Paying workers better wages has an obvious benefit to the individual. However, there are additional benefits that often get overlooked and that have a wide-ranging, positive impact.

One of the often-overlooked benefits of union membership is the impact that it has on the economy. The additional income that unionized workers earn invariably finds its way back into the local economy — supporting local business. The taxation generated from the additional spending also goes back into the community in the form of funding for any number of projects — such as infrastructure, general maintenance or social programs. According to researchers at the Canadian Labour Congress (CLC), unionized workers earn $2.67 an hour more on average than non-unionized workers. With 135,000 unionized workers currently employed in the city — that equates to an additional $11 million going back into the local economy every week.

Livable wage

However, perhaps the most important benefit is that better compensation provides a livable wage  and prevents families from falling into poverty. In turn, this makes it less likely that unionized workers will need to rely on social services for additional income support.

“The old myth of unions existing merely as self-serving entities is not only false — but also absurd.”

A quick perusal of unions’ history shows that many benefits and concessions gained by union activism are later rolled out to the general working population. It was unions that first campaigned for the minimum wage, paternity leave, overtime, vacation pay, proper workplace safety standards, as well as protection from workplace discrimination.

While unions have many achievements of which they can be proud, there is still much to do. Today, unions campaign on a number of issues. For example, unions continue to talk with elected officials to modernize the Canada Pension Plan to ensure that it provides a livable pension to all retired Canadians — regardless of union membership. The old myth of unions existing merely as self-serving entities is not only false – but also absurd.

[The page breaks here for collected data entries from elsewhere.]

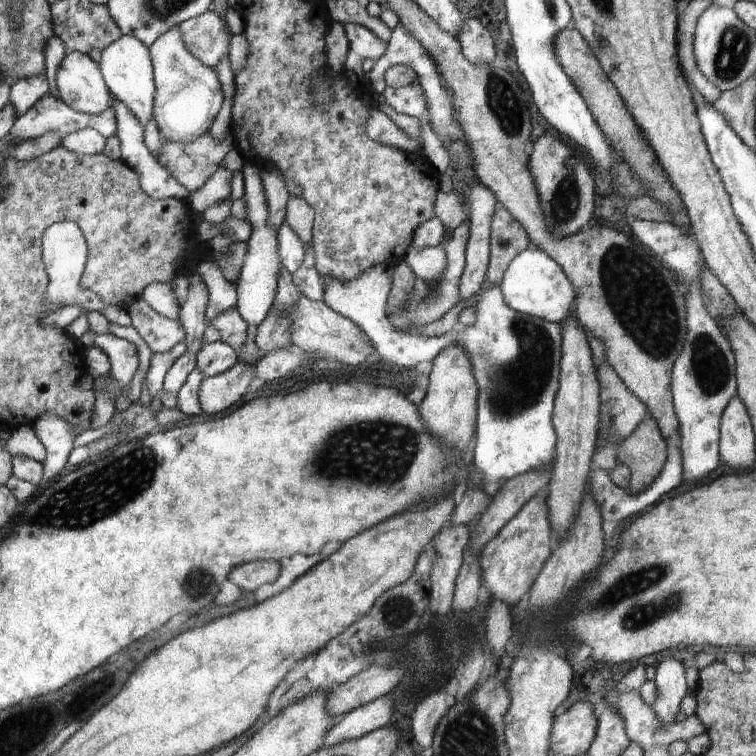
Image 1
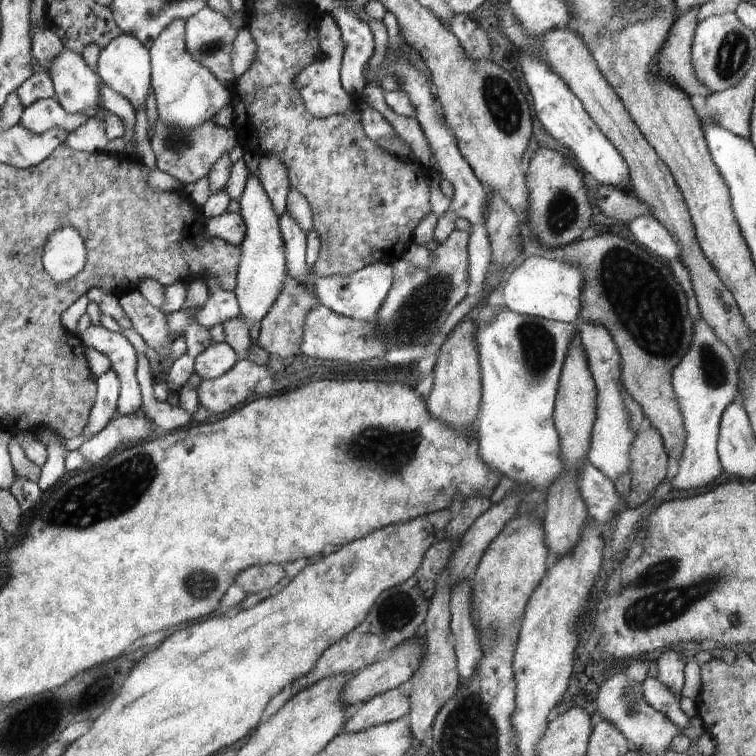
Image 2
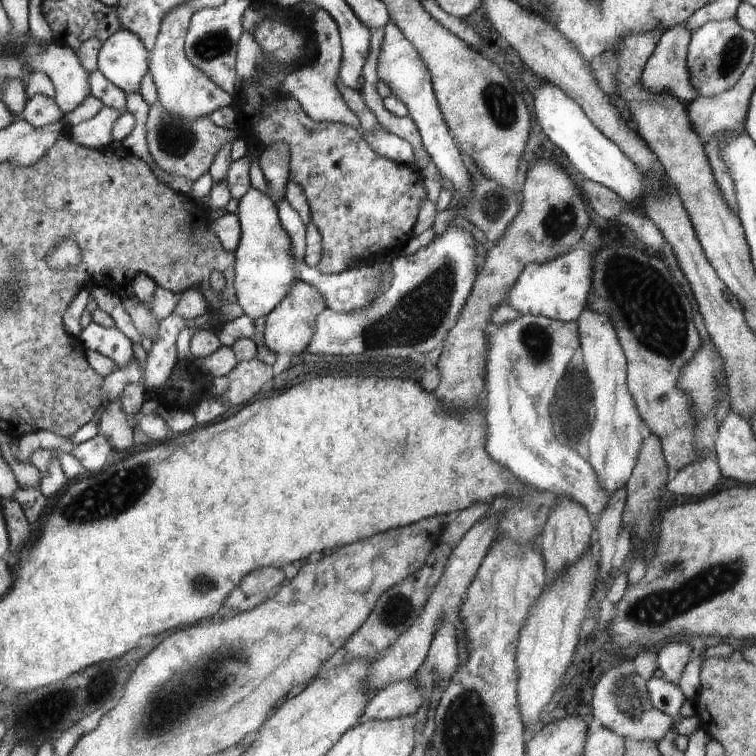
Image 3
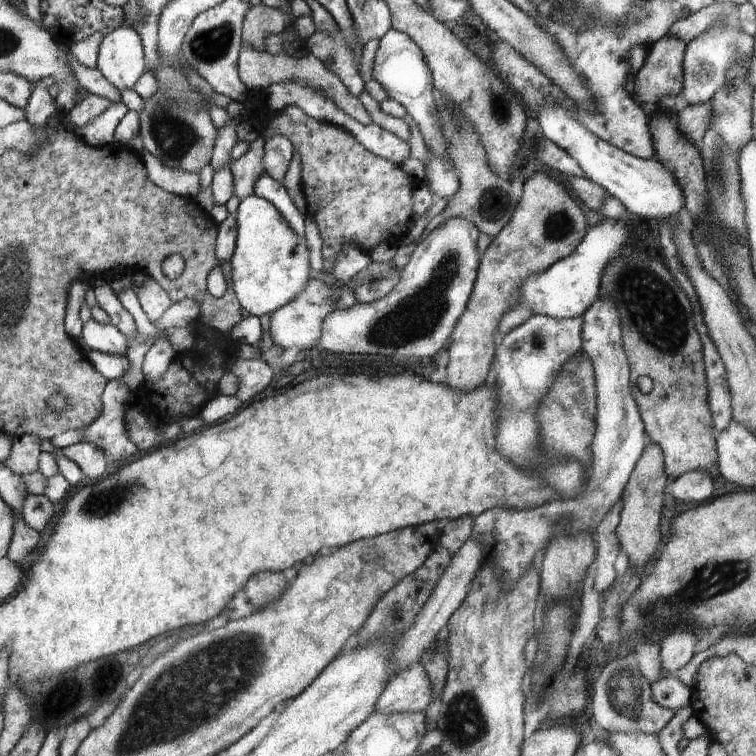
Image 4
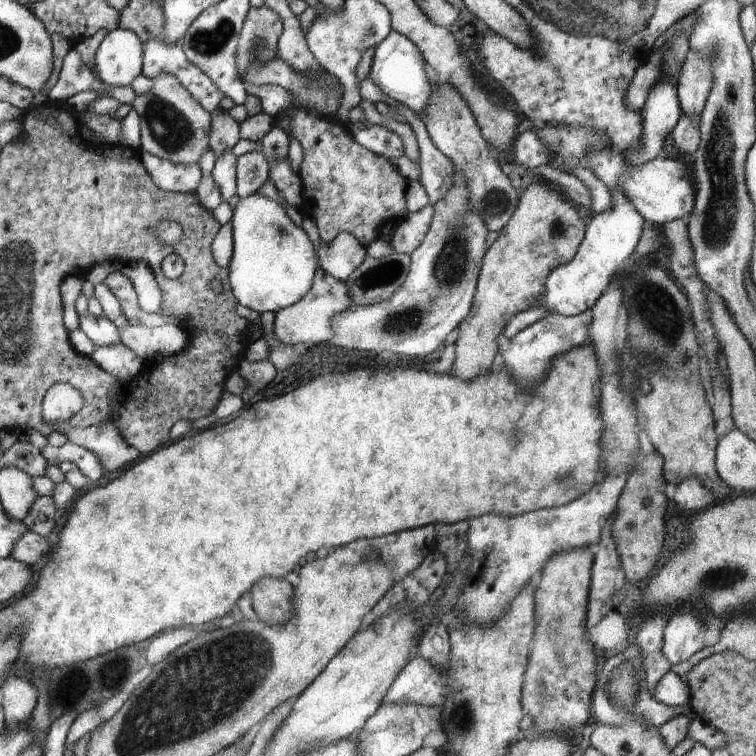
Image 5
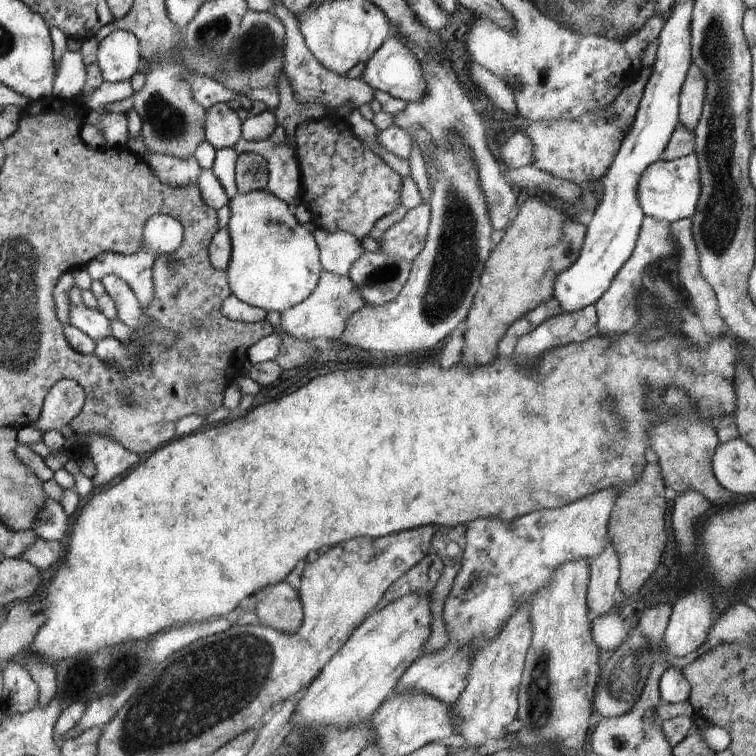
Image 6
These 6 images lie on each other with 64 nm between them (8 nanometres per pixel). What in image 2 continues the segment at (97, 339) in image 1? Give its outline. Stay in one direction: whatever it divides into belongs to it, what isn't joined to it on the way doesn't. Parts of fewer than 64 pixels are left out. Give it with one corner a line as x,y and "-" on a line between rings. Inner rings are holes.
88,326
86,332
82,332
82,335
78,336
81,338
84,347
92,348
93,350
98,350
101,354
104,354
111,363
111,370
119,370
122,376
120,380
120,391
117,401
117,415
130,416
141,410
142,398
140,394
140,388
138,382
135,378
137,366
138,366
138,348
122,334
118,333
116,330
110,330
100,326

Benefits to youth and women

Union membership is also important for women and especially younger people. CLC research shows that women in Alberta who belong to unions earn $6.89 more an hour than women who do not belong to unions. From a national perspective young people also do far better because of union membership. Unionized workers aged 15–29 earn an additional $5.35 an hour compared to those without union membership. That additional income is a huge boost for Canadian youth as they try to establish a solid foundation for their future. It helps them to source and establish credit and it helps them to save for a home and plan for a family — something that every Canadian should be able to do as a matter of course.

The labour movement is responsible for creating positive social change not just here in Calgary, or Canada — but around the world. By demanding equality and fairness, unions continue to advance the cause not just of its members, but for all.